Before exploring the tunnels and the facilities on site, the guide took us through the safety protocols. We marveled at the level of technology.
Nwoya is rapidly growing a reputation as a top hospitality hotspot in the Acholi Sub-region. Nwoya in native Luo means come again. En route to our destination, Tilenga Safari Lodge in Te-okot village in Nwoya District, the world’s largest land mammal, the elephant, was a sight to behold.
It took us an hour’s drive from Karuma Hydropower station. Tilenga Safari Lodge, the latest addition to Nwoya, is where one experiences the magic of the wild. It is derived from two local names for the Uganda Kob (Antelope), called Til in Luo and Engabi in Runyoro.
The bright reddish-brown to dark brown animal is found in Murchison Falls National Park, a depiction of the rich biodiversity of the area. The 13 classic guest cottages and two luxury tents combine luxury and homeliness. Imagine waking up in the middle of the night to see an elephant trunk and tusks.
The 17 lodges are situated in the northern part of the district separated by a highway. Hilda Akech, Nwoya District’s tourism officer, says a few months ago, Shs2.93 billion of revenue was shared among communities neighbouring Murchison Falls Conservation Area. These included Masindi, Buliisa, Nwoya, Oyam and Pakwach districts.

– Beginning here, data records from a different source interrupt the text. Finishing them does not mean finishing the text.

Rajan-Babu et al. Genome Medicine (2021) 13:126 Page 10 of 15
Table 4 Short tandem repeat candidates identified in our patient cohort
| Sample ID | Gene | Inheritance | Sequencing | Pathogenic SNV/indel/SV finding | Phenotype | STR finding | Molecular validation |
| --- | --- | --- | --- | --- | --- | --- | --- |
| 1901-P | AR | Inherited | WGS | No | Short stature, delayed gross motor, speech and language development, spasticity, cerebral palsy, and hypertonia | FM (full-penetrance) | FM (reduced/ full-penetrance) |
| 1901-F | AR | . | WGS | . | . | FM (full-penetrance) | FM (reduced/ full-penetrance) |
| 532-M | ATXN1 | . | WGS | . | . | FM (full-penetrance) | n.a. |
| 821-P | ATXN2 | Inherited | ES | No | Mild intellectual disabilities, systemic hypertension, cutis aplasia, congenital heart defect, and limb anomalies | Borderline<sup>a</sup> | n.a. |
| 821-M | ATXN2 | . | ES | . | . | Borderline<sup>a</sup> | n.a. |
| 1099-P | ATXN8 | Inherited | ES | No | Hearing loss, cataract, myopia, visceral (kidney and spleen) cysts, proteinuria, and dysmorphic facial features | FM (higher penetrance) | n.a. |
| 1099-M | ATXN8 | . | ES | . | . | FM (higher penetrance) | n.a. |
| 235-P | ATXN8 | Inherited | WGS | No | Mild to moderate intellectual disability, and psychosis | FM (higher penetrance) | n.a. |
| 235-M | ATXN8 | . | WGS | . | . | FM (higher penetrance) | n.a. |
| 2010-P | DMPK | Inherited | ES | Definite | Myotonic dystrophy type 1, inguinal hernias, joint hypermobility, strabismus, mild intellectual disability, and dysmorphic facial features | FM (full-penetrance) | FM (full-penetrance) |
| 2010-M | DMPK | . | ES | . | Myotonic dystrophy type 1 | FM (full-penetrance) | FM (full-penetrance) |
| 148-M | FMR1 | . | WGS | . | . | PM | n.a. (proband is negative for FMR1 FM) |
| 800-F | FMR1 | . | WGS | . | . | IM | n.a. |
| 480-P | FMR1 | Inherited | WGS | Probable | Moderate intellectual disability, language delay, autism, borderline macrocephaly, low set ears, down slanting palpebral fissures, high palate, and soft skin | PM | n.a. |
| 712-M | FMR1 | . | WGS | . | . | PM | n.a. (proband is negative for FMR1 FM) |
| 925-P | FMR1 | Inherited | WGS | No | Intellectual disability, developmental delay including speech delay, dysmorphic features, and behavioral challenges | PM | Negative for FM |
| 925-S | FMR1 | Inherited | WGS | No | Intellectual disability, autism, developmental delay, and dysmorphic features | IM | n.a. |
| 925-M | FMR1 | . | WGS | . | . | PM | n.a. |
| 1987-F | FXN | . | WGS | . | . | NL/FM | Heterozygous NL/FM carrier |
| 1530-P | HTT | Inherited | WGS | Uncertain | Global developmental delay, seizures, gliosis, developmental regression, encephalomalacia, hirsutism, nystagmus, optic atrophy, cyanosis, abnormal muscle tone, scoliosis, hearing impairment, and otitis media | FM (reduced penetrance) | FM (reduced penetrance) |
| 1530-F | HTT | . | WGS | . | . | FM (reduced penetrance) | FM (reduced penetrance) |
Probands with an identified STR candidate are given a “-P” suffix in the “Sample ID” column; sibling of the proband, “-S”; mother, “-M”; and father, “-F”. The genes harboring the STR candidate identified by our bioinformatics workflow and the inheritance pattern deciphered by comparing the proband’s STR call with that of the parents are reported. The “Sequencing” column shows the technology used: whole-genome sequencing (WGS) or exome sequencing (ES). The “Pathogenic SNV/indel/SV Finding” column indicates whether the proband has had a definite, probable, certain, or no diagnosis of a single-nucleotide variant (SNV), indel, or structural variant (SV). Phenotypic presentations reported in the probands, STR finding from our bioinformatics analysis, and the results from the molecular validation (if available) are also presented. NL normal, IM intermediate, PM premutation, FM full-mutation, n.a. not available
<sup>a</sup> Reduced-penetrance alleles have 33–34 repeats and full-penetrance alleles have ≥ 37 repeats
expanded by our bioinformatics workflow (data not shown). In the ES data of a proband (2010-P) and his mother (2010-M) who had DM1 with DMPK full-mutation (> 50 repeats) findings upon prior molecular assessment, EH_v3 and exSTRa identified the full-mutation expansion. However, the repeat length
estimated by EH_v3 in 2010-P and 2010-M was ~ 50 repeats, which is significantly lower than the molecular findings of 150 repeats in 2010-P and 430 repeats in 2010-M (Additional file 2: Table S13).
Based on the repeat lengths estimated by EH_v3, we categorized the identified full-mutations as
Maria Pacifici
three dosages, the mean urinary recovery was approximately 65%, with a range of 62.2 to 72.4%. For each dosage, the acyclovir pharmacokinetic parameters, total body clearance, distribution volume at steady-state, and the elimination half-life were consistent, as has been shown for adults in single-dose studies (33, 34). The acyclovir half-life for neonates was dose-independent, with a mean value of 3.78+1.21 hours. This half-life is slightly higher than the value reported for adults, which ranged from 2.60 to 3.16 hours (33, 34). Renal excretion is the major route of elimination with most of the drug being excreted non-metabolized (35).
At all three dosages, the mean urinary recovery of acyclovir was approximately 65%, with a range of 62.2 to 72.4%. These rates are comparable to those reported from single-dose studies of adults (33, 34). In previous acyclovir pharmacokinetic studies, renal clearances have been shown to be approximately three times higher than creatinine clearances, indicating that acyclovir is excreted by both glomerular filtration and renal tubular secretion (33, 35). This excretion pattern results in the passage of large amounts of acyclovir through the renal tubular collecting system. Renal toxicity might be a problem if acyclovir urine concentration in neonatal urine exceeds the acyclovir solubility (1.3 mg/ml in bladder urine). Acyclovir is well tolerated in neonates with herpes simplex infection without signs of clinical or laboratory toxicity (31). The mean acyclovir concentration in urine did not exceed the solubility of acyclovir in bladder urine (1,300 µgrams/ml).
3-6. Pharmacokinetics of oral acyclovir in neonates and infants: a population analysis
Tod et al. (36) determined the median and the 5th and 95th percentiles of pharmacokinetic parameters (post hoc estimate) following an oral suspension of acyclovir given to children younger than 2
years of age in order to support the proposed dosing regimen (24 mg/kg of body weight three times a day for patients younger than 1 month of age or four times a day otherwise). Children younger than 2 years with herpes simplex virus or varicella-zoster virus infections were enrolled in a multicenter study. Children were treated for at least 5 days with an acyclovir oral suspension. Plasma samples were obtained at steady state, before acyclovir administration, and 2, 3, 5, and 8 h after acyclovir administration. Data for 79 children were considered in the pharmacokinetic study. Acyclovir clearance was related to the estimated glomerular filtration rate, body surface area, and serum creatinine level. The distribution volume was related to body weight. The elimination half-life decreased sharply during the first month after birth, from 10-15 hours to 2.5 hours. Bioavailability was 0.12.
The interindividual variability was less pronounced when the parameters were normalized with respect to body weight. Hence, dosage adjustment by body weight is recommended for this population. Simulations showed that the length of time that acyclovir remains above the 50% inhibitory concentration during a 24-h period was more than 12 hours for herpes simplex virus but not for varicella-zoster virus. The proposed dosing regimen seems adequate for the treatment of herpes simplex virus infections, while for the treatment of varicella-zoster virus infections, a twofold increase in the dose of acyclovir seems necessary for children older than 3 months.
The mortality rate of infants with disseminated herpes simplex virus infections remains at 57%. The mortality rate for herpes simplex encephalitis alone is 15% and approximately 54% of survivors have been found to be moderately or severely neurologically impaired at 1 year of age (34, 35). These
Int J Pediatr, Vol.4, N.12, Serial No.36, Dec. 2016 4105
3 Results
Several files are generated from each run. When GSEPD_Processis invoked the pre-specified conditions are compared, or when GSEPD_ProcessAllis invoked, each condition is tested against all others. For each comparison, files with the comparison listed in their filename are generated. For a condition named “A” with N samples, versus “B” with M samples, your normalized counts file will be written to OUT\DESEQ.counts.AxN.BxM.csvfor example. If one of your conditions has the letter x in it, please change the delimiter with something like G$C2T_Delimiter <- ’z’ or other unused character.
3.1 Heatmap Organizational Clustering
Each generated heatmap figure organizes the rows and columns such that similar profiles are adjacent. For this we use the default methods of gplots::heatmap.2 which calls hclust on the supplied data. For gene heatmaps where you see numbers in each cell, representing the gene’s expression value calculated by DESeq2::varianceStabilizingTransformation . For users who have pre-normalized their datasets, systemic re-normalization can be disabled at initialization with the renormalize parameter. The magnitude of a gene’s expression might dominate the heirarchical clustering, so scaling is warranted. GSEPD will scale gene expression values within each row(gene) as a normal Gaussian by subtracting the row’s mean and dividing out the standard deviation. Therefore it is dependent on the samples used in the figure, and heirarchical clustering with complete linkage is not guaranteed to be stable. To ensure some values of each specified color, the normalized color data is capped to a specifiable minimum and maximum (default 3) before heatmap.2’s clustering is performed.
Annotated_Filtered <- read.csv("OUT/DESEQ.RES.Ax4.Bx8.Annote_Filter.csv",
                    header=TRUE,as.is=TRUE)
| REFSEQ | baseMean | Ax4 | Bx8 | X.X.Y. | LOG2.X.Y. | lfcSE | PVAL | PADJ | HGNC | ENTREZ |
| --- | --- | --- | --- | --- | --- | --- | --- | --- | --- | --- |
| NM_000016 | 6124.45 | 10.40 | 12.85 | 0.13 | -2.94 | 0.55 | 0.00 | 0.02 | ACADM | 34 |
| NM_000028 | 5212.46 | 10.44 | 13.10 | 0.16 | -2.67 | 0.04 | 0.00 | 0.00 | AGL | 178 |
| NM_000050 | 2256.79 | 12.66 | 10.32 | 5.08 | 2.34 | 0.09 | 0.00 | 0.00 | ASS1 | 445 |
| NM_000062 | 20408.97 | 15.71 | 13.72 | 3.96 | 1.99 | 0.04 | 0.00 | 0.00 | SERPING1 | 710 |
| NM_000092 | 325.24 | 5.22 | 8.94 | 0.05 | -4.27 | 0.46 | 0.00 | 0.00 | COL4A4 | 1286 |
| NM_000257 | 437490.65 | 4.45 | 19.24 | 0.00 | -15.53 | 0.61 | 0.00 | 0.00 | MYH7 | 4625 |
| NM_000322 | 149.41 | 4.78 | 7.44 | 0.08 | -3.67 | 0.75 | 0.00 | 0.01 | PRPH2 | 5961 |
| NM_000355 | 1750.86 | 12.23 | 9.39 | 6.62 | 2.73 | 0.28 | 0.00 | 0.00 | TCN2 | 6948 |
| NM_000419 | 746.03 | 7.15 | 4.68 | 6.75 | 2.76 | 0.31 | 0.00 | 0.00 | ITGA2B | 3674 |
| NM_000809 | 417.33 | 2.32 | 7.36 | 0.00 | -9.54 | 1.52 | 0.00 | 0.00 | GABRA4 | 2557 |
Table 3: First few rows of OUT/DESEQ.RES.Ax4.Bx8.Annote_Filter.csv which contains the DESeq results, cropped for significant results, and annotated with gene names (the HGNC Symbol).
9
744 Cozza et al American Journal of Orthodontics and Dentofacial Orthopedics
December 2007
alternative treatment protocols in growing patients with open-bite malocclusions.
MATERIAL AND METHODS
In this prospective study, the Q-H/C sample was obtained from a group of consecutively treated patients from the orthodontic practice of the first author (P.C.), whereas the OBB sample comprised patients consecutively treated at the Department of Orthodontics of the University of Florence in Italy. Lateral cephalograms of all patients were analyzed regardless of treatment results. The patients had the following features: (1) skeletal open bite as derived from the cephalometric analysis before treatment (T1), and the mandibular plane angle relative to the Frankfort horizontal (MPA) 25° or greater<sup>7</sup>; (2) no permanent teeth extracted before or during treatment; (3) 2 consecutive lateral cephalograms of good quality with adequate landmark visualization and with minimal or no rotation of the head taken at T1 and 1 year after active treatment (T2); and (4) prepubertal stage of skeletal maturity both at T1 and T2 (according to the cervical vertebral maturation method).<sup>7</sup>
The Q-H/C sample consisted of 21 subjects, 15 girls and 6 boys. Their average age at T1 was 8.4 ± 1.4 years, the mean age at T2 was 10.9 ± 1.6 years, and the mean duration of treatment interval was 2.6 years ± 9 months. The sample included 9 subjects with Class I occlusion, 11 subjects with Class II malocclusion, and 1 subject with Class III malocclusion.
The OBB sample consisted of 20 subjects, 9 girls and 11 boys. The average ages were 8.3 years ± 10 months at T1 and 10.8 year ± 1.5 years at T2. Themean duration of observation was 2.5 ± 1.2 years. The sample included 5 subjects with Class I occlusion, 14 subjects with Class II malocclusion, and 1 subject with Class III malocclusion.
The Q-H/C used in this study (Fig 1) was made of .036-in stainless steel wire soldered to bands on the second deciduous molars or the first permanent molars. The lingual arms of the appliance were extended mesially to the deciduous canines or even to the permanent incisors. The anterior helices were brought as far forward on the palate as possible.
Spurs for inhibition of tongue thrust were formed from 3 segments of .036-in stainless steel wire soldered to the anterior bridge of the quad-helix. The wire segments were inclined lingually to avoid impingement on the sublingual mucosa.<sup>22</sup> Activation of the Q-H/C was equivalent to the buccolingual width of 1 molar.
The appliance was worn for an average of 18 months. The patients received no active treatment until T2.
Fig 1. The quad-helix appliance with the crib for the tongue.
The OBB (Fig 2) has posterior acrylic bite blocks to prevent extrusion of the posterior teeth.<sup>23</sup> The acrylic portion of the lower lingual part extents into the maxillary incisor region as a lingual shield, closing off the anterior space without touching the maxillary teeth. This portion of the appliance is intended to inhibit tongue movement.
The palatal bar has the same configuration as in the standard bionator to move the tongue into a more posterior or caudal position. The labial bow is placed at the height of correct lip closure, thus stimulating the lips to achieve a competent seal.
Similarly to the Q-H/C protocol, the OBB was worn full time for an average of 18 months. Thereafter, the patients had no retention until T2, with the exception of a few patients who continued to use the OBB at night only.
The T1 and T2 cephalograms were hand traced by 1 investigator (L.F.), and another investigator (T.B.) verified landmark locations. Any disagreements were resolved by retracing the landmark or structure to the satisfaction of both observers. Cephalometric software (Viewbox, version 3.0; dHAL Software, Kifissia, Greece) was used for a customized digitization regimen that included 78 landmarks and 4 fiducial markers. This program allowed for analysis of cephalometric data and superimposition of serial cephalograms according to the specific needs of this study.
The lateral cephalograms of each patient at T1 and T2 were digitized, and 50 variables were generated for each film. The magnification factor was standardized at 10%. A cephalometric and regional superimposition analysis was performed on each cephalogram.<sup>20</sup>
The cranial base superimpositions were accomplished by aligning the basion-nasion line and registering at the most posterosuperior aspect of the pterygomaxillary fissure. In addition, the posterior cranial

UWA gives back 20 percent of its annual park gate revenue collections to the communty to strengthen partnerships for sustainable management of wildlife resources.
Akech says over the years, Nwoya has used its share to construct medical facilities such as Purongo Health Centre III and maternity wards, schools and boreholes.
“While the park embarked on the construction of a 50km electric fence, the progress is slow,” says Akech. She calls for investment in a hospitality management institute to build capacity in Nwoya.
With two hot springs, a number of waterfalls, faith-based attractions, unique and rich cultural experience in form of dance, food and history, Nwoya is one place you should consider visiting soon.
“Besides numerous unique local dishes in Acholi, our traditional dance of Lakaraka and bwola have been embraced across the country. People need to experience the cradle of the Luo art,” she adds.
Aketch says the neighbouring park is of cultural significance to the people of Acholi. “In a spot called Tebitu, it is where Rwot Awich, who defied the British colonialists, began to conduct his administrative roles. It is the birthplace of the Rwots administration. In Acholi, Rwot Kweri is the first conflict resolution centre before we rush to local council (LC),” she says.
A visit to the community in the neighbouring Pakwach District, brought us closer to the heritage of the Luo-speaking people in form of arts, crafts, music and cuisine.
The sale of handicraft items such as walking sticks, mortars, music, knives is largely informal. There is need for government to create market access opportunities for people to realise their potential.
Ornithologists are attracted to Murchison Falls National Park, which is home to more than 400 bird species. Avid birders explore the fragile ecosystem in search of Ovambo Sparrowhawk, a bird-of-prey, the large Pel’s Fishing Owl, the short-legged pranticole, Egyptian plover, red-throated bee-eater and the chunky Puvel’s IIladopisis.
This 70-year-old protected area is yet to reveal all its treasures, if the ongoing oil exploration does not damage the biodiversity hotspot. Early mornings are the best time to see and photograph animals. Lions, leopards, hyenas, buffalos and most of the smaller animals such as civet cats, are most active between dusk and dawn.
The best route for viewing animals is the Buligi Circuit, which includes the Buligi, Victoria Nile, Queens and Albert Nile tracks. After a nutritious lunch, we drove to the top of the spectacular falls.
Through a narrow gap in the rocks and a series of foaming, roaring cascades, we created memories on our way home from the four-day encounter with northern Uganda’s best-kept secret.